Images extraites du livre de Michel Eisenlhor, “Sur les traces de Malpasset“, témoignages de la vie d’avant chez les Ferro

Quelques minutes plus tard, à 21h13, il sentira le sol vibrer sous ses pieds, couplé à un craquement sinistre, une véritable déflagration, « comme une sorte de grognement d’animal », témoignera-t-il. Comprenant immédiatement la situation, André Ferro n’eut que le temps de saisir son fils, Gérard, déjà couché, et de s’élancer vers le haut de la colline suivi de sa femme, d’où il verra tous ses biens emportés.

Le corps du grand-père retrouvé… à Hyères

Un autre membre de la famille, le propre père de la mère de Gérard Ferro, disparaîtra dans les flots du Reyran déchaîné. L’on retrouvera son corps sur une plage… de Hyères 19 jours plus tard…

Pour Gérard Ferro ne subsistent que des bribes de souvenirs. Des visions comme celle où, à travers les barreaux de son parc, il voit les chiens de chasse de son père monter la garde auprès de lui, comme cet autre jour où il pédale sur un tricycle autour d’un mûrier.
Et cette image qui suivit le jour fatidique, où « mon père essaie de rallumer le bois mouillé dans la gazinière de notre maison dévastée en attendant les secours… », avant que le récit ne soit interrompu par les sanglots.

“Mon père m’a expliqué beaucoup de choses”, dira Gérard Ferro. A-t-il emporté des secrets sur les véritables causes de la rupture du barrage ?

« Mon père m’a expliqué beaucoup de choses »

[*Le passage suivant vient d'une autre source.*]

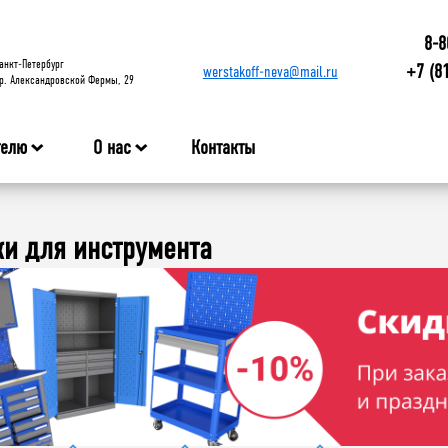
8-8
анкт-Петербург
+7 (8
werstakoff-neva@mail.ru
р. Александровской Фермы, 29
телю
О нас
Контакты
и для инструмента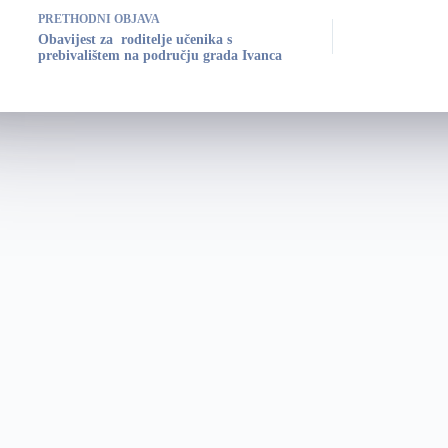
PRETHODNI
OBJAVA
Obavijest za roditelje učenika s
prebivalištem na području grada Ivanca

Avec sa disparition, c’était également un pan de l’histoire du barrage qui s’en va. « Je sais beaucoup de choses que m’a expliquées mon père, les causes profondes de la catastrophe », assurait encore Gérard Ferro lorsqu’un temps fut évoqué un possible rôle, en plein conflit algérien, du FLN qui aurait commandité un attentat sur le site de Malpasset.

Quand bien même il deviendra cet entrepreneur que l’on connaissait tous, il pleurera longtemps les vies perdues, mais aussi la vie perdue de sa famille qui, si le barrage n’avait pas cédé, avait l’intention d’ouvrir une guinguette à pêcheurs au bord d’eaux peuplées de poissons et de brochets entre autres.

« Cette existence m’aurait plus (…) Je suis né dans cette vallée, c’est le site de mes racines. Là où mes parents ont passé les plus belles années de leur vie (…) Comment passer à autre chose ? À jamais, jusqu’à mon dernier jour, je serai le fils du gardien du barrage de Malpasset… »

Nouvelle signalétique sur site

Le fils du gardien du barrage qui, avant justement de quitter ce monde, Gérard Ferro aura néanmoins eu la satisfaction de voir installée la nouvelle signalétique initiée sur site – bornes et panneaux explicatifs disséminés au fil de la piste d’Ambon qui mène aux ruines du barrage par la Ville de Fréjus prendre forme. C’était à l’automne dernier. Pour mieux rappeler et mieux expliquer ce lieu de mémoire aux touristes…

Retrouvez ici l’interview de France 3 réalisée en 2019

La Ville de Fréjus présente ses sincères condoléances à la famille de Gérard Ferro et ses proches.

Ses obsèques seront célébrées le jeudi 1er avril à 10h, en la cathédrale Saint-Léonce de Fréjus.

CATASTROPHE DE MALPASSET

  • 423 morts,
  • 27 corps non identifiés,
  • 135 enfants de moins de 15 ans (15 adolescents de 15 à 21 ans),
  • 134 adultes hommes, 112 adultes femmes,
  • 79 orphelins,
  • 951 immeubles touchés (155 entièrement détruits),
  • 1350 ha de terres agricoles sinistrées (dont 1030 ha totalement détruits).

Fréjus comptait alors 13.500 habitants.